Register view: the accumulator arrives as uint32 registers; casting to half2 lets us extract the four halves without bit twiddling.

With those rules in hand, we compute the base row and column for the lane and store the two rows separated by eight positions to rebuild the 16x8 tile in global memory.

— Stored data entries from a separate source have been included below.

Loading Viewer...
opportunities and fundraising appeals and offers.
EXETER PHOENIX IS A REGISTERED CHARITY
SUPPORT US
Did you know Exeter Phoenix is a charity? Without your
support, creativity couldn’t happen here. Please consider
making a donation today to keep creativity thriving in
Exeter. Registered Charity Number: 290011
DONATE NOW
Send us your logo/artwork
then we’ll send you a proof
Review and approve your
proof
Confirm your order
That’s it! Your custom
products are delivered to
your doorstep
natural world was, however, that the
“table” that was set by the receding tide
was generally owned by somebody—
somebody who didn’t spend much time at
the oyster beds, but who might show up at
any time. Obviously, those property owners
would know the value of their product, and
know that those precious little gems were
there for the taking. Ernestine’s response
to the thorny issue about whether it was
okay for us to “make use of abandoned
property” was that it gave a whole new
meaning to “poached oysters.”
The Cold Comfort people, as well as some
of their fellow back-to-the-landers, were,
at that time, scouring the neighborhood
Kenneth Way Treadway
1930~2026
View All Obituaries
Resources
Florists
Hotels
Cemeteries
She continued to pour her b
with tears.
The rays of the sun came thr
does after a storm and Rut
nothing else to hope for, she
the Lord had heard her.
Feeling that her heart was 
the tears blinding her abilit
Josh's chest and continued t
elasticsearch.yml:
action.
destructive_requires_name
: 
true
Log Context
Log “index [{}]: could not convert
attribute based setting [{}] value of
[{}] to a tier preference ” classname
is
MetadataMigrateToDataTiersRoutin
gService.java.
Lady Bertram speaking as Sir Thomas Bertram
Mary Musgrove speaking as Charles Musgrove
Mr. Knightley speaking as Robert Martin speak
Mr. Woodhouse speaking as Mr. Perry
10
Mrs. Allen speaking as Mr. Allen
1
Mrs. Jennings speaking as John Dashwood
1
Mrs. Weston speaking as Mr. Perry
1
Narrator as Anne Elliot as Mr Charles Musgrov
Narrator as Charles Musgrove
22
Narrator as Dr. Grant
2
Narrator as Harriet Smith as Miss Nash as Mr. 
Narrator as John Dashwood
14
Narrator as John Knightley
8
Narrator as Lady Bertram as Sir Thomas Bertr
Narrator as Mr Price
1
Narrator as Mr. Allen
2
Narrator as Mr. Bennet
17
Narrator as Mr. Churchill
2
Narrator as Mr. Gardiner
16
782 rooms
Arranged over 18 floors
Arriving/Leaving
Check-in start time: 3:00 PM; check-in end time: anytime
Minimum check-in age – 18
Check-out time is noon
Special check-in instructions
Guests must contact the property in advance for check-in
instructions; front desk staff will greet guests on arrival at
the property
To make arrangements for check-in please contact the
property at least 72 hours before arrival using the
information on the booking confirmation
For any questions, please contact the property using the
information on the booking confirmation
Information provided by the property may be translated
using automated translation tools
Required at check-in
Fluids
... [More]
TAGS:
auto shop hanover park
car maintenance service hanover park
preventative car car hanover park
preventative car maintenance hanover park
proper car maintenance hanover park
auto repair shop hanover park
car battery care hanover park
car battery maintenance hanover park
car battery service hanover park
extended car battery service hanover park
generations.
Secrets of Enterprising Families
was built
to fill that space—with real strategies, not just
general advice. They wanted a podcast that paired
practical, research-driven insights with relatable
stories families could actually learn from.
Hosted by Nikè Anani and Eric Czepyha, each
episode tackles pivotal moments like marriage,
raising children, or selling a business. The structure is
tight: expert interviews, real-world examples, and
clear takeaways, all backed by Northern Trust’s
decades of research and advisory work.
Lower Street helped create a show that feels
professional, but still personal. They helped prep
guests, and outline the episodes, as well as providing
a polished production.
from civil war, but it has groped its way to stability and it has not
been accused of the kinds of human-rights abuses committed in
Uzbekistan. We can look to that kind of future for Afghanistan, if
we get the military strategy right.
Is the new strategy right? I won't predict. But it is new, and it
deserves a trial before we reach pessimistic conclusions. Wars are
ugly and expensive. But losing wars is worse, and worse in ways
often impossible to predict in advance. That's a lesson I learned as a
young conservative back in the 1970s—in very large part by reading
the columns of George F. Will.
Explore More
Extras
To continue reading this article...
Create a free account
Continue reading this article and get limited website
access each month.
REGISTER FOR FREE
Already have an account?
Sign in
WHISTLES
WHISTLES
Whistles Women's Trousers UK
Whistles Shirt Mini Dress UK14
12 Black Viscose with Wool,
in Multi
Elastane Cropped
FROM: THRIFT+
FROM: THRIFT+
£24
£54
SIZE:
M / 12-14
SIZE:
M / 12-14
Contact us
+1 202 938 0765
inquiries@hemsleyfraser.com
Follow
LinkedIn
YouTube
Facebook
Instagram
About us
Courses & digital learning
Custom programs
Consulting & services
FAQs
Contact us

// ========================================================================
    // Stage 4: Store Results to Global Memory (Scatter)
    // ========================================================================
    // Each lane stores a 2x2 sub-tile. mma.m16n8k16 interleaves rows in
    // groups of eight, so every lane writes to two output rows separated
    // by eight positions.

    // Reinterpret c_reg as half2 for easier access to packed halves
    half2* c_as_h2 = reinterpret_cast<half2*>(c_reg);
    auto a = __low2half(c_as_h2[0]), b = __high2half(c_as_h2[0]),
         c = __low2half(c_as_h2[1]), d = __high2half(c_as_h2[1]);

    // Calculate output position for this lane
    int quad = lane / 4;           // Quad ID: 0..7 (4 threads per quad)
    int col_in_quad = lane % 4;    // Column position within quad: 0..3

    int r0 = quad;                 // Base row: 0..7
    int c0 = col_in_quad * 2;      // Base column: 0,2,4,6 (each thread handles 2 columns)

    // Calculate pointers to two rows (r0 and r0+8)
    half* Cbase0 = C + r0 * 8 + c0;       // Row r0
    half* Cbase1 = C + (r0 + 8) * 8 + c0; // Row r0+8 (8 rows later)

    // Write 2x2 tile: lower pair to row r0, upper pair to row r0+8
    Cbase0[0] = a;     // [r0, c0]
    Cbase0[1] = b;    // [r0, c0+1]
    Cbase1[0] = c;     // [r0+8, c0]
    Cbase1[1] = d;    // [r0+8, c0+1]

Full code is available at https://gist.github.com/ita9naiwa/22814334591e1a3b31b0200a88d9ec89

The gist also holds the full kernel and a minimal harness so you can step through the sequence yourself. Walking through the movement of data from global memory to Tensor Cores and back made the PTX instructions far less mysterious for me, and I hope this breakdown helps you build the same intuition.